The problem of rich countries like Canada somehow being complicit in the suffering of millions, is part of the reason so much of the misery is ignored, believes Suski. “We’re aware of the necessity to respond while at the same time we know we’re somehow involved in the suffering. That creates a conflict.”

That conflict—our wealth relying on others’ lack of it—is nothing new according to Webber. “Years of colonialism and economic imperialism has led to a real collapse of how some countries traditionally created wealth.
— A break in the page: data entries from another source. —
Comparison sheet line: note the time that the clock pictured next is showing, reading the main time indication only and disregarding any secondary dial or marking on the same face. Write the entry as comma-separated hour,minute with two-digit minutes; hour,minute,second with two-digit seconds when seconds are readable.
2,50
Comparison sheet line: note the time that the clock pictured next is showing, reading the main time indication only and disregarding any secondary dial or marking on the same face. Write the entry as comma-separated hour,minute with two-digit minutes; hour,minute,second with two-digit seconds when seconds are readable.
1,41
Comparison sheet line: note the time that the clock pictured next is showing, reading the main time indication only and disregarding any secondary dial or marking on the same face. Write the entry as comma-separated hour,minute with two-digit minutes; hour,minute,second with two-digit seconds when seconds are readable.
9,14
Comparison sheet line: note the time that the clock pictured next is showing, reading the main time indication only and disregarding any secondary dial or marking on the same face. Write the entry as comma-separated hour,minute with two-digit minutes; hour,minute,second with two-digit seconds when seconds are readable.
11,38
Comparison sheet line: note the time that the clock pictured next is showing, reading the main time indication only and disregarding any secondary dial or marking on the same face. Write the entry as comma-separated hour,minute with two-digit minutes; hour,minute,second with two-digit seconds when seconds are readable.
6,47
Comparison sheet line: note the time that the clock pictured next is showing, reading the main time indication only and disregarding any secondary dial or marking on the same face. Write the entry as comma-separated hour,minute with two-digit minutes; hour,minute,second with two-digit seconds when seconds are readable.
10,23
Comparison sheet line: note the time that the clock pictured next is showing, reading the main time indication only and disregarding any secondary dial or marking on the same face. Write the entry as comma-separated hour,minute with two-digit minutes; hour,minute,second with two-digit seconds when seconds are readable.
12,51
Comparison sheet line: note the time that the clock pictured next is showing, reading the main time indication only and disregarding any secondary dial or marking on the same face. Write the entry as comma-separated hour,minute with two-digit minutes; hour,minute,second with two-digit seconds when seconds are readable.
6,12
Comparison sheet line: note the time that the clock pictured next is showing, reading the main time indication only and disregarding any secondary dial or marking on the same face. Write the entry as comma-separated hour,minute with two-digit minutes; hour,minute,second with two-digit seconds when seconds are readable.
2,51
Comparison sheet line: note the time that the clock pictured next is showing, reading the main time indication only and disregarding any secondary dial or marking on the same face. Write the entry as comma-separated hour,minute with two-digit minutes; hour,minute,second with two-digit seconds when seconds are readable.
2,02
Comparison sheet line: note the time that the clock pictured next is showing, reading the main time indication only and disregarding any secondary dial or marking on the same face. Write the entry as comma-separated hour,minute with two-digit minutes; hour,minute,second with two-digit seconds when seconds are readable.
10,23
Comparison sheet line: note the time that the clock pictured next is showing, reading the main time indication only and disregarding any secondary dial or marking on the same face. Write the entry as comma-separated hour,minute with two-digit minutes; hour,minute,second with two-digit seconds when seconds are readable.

People have had their ways of providing for themselves and their community taken away from them,” he explains. “I think that’s the case in southeast Asia and Africa because these places have a long history of imperialism and colonialism.”

Despite the unprecedented amount of money raised for victims of the Tsunami in southeast Asia, Webber does not believe it’s an indication of a shifting worldview. “I see an outpouring of generosity towards Tsunami victims as strictly in the parameters of charity. Charity is an accepted form of helping people in our society. I think charity can only go so far. To address systematic problems it’s going to take more than charity, it’s going to take people working in solidarity with people to gain economic power on a local level.”

Morley, who declares himself an optimist, is more hopeful. “When we told people MSF was fully funded for the first stage of Tsunami relief and that we couldn’t guarantee their donations would go to Tsunami victims, people were still giving. There was some kind of shift that happened. The world became more local.”

Whether or not that shift in thinking will stick will depend on our willingness to confront some uncomfortable realities about the uneven distribution of wealth.“We need to deal with what it feels like to be a humanitarian,” says Suski. “There are good feelings and bad feelings. Guilt is not necessarily an unproductive emotion to figure out. Once we start thinking about why we feel bad, I think the structures will reveal themselves. What is encouraging is that people are reflecting on it. That in the end could make the response much more radical.”